Mais, cet adulte, qui est-il par rapport à l’enfant ? Dans la majorité des cas, c’est un professionnel de la petite enfance. Les parents sont rarement invités. Pourtant, réfléchir à la place donnée aux parents me semble indispensable. Si ce n’est pas lui qui accompagne l’enfant au spectacle, il est nécessaire qu’il soit informé de son contenu, du sens de ce projet et qu’il puisse en discuter. Gageons que l’enfant dont les parents ont investi cet événement, se sentira davantage autorisé à vivre ses émotions pendant le spectacle. Parfois, les professionnelles des lieux de la petite enfance invitent les parents. Créer du lien à l’occasion d’un spectacle demande une réflexion et une préparation car, pour chaque enfant, la cohabitation entre sphère familiale et espaces de vie sociale peut engendrer des difficultés.
Les séances « tout public » que les théâtres destinent aux familles, sont rares. Et dans les faits, elles accueillent des spectateurs
appartenant à un certain milieu socioculturel. Bien que l’investissement des adultes qui accompagnent les enfants soit assuré, ces séances sont souvent repérées comme plus dissipées que celles où les enfants sont accompagnés par des professionnels de la petite enfance. Pourtant, beaucoup d’artistes et de programmateurs sont attachés à cette proposition. Cette préférence traduit-elle le sentiment que le rapport à l’art et la construction de références esthétiques auraient plus à voir avec l’intimité de la famille ? Serait-il préférable que l’adulte accompagnateur appartienne à son environnement familial pour que cette proposition, qui touche à l’intime et à l’émotion, ait du sens pour un tout-petit ? Cette question ne doit pas être éludée ! Même si elle est déroutante, elle nous interroge sur le sens de l’art, le rapport entre l’enfance, l’imaginaire, et la création artistique.
Parce qu’il pose la question de la transmission culturelle, le spectacle est au carrefour des relations entre espace familial, espace social, culture, art et éducation. À sa manière, créer un spectacle pour les très jeunes enfants participe de cette utopie d’un accès à la culture pour tous.
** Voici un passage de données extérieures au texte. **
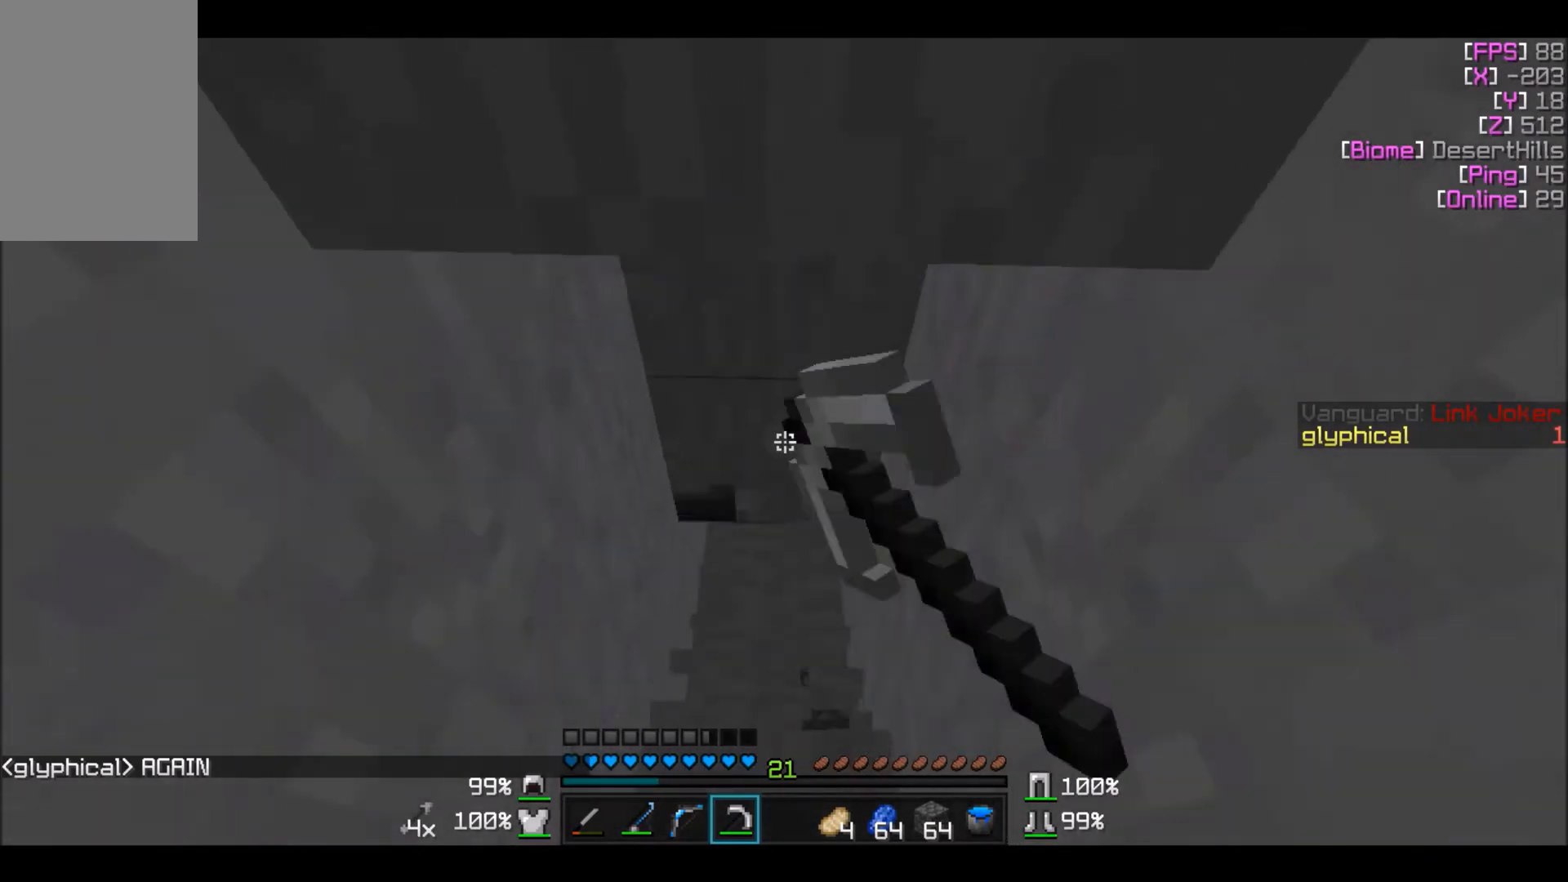
{"keys": ["w"], "mouse": ["left"], "events": []}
Comment donner une place à la rencontre avec l’art dans notre société ? Comment garantir que ce qui s’y passe soit authentique ? Répondre à cette question demande à tous les acteurs d’oser inventer, questionner, douter et chercher des réponses en prise avec notre société.
Emmener un très jeune enfant au spectacle, c’est lui transmettre une pratique culturelle, une rencontre avec un art : le spectacle vivant. Du côté de l’artiste, c’est faire partager une expérience qui aide à vivre. Avec le désir que cette expérience fasse écho
en chacun quelle que soit son histoire. Mon utopie est de croire que jouer des spectacles aux très jeunes enfants peut les rendre plus « intelligents » !
Agnès Chaumié
Musicienne, chanteuse
Formatrice à Enfance et Musique
1 – Annick Eschapasse – Association Arcréation-Mot de Passe – Conférence faite lors de la journée professionnelle du Printemps des tout-petits le 22 mai 2006 à Rosny sous bois.